第八十八幕
「おや、貞治殿。」
直亮様に呼ばれて部屋に向かっている途中で声をかけられた。
振り返るとそこには三浦北庵医師が笑顔で立っていた。
「直亮様の所に行かれるのですか?」
「北庵先生もですか?」
「ええ、診察に来て欲しいと頼まれましてね。
重病で治しようがないですからね。」
「確かにあれは重病ですね。本人の気持ち次第ですから。」
僕が言った事に驚いたような顔の北庵先生は
「えっ、本人の気持ち次第とはどういう意味ですか?」
この反応的に僕が直亮様の仮病を知っている事は内緒にされているのだろうと思った。
「早く藩主を辞めたい病は簡単には治らないだろうなという意味ですよ。」
「ああ、貞治殿は知っているという事ですか。
私も味方が多い方が安心しますよ。」
そんな話をしていると直亮様の部屋が近づいてきた。声をかけようとしたら中から女性の声がした。
「それではこれで失礼致します。」
声の主が障子を開けて出てきた。村山たか殿だった。
直弼様が埋木舎におられた時に和歌を習いに来られていた女性だが、いつの頃からか見なくなっていた。たか殿も僕の事を見て軽く会釈をして部屋から出ていった。
「ああ、貞治に北庵先生。どうぞ中に入ってください。」
直亮様が呼び込み二人で部屋に入って座ると直亮様は明らかに病人には見えない血色の良い顔で
「さて二人には別々に頼んでいたが、そろそろ仕上げに入るので共有しておいて貰いたくて同時に呼んだ。
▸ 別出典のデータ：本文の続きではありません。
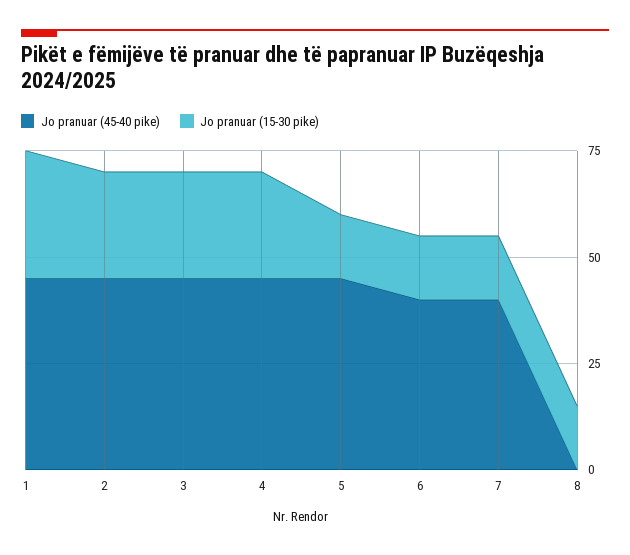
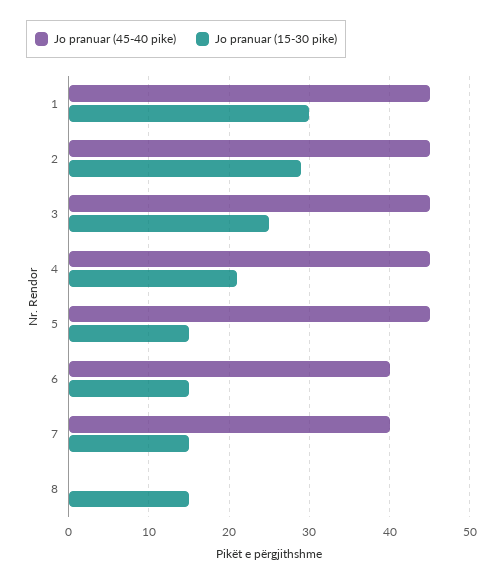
Jo pranuar (15-30 pike), 2: 25 -> 29
Jo pranuar (15-30 pike), 4: 25 -> 21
私の仮病と偽装死についてなのだが、もうそろそろ死のうかなと思ってる。」
「言ってる事がヤバイんですよ。あともう少し病人らしくしてください。」
「貞治、終日病人らしくしてたら逆に病気になるぞ?
病は気からだろ?」
北庵先生は目を丸くして僕らのやり取りを見ていた。いつも厳格で気難しい顔を表ではしている直亮様の砕けた様子が珍しかったのだろう。
「お二人はずいぶんと仲がよろしいのですね。
直弼様はご存じなのですか?」
「北庵先生、貞治には今回の件で大事な役目があり協力を頼みました。一人の直弼と仲の良い医師である北庵先生、そして直弼の側近である貞治の二人が私の死を主張してくれる事により、本当に死んだという事が印象付けられます。」
「なるほど、確かにそうですね。」
北庵先生は頷いた。僕が
「直弼様にはどの段階でご報告しますか?」
「貞治は報告しなくて良い。藩主が次代に変わる時に私に仕えてくれていた者達も引き続き彦根藩で働くのだから、その意味では私の重臣達が直弼の配下となるためにも最初に報告させておかなければいけない。その報告によって藩主が変わるという事を藩士にも自覚させる事ができるだろう。
順に直弼の腹心が藩政を行うようになるのは理想だが、いきなり腹心連中が藩政の中心に来たら藩が分裂するような事にも繋がりかねないから、ある程度は関係性を維持させる試みも必要だろう。」
「わかりました、僕からは伝えないでおきます。」
「江戸に漏れぬように藩士に広めて貰う分にはかまわないからな。とにかく二人が私の体調不良と死が近い事を広めてくれ。
二人の活躍で直弼が藩主になり私は藩主も井伊直亮も辞める事ができるのだからな。」
北庵は少し違和感のある言い方だなと思ったが、先ほど貞治が言ったいた『早く藩主を辞めたい病』という意味がわかった気がした。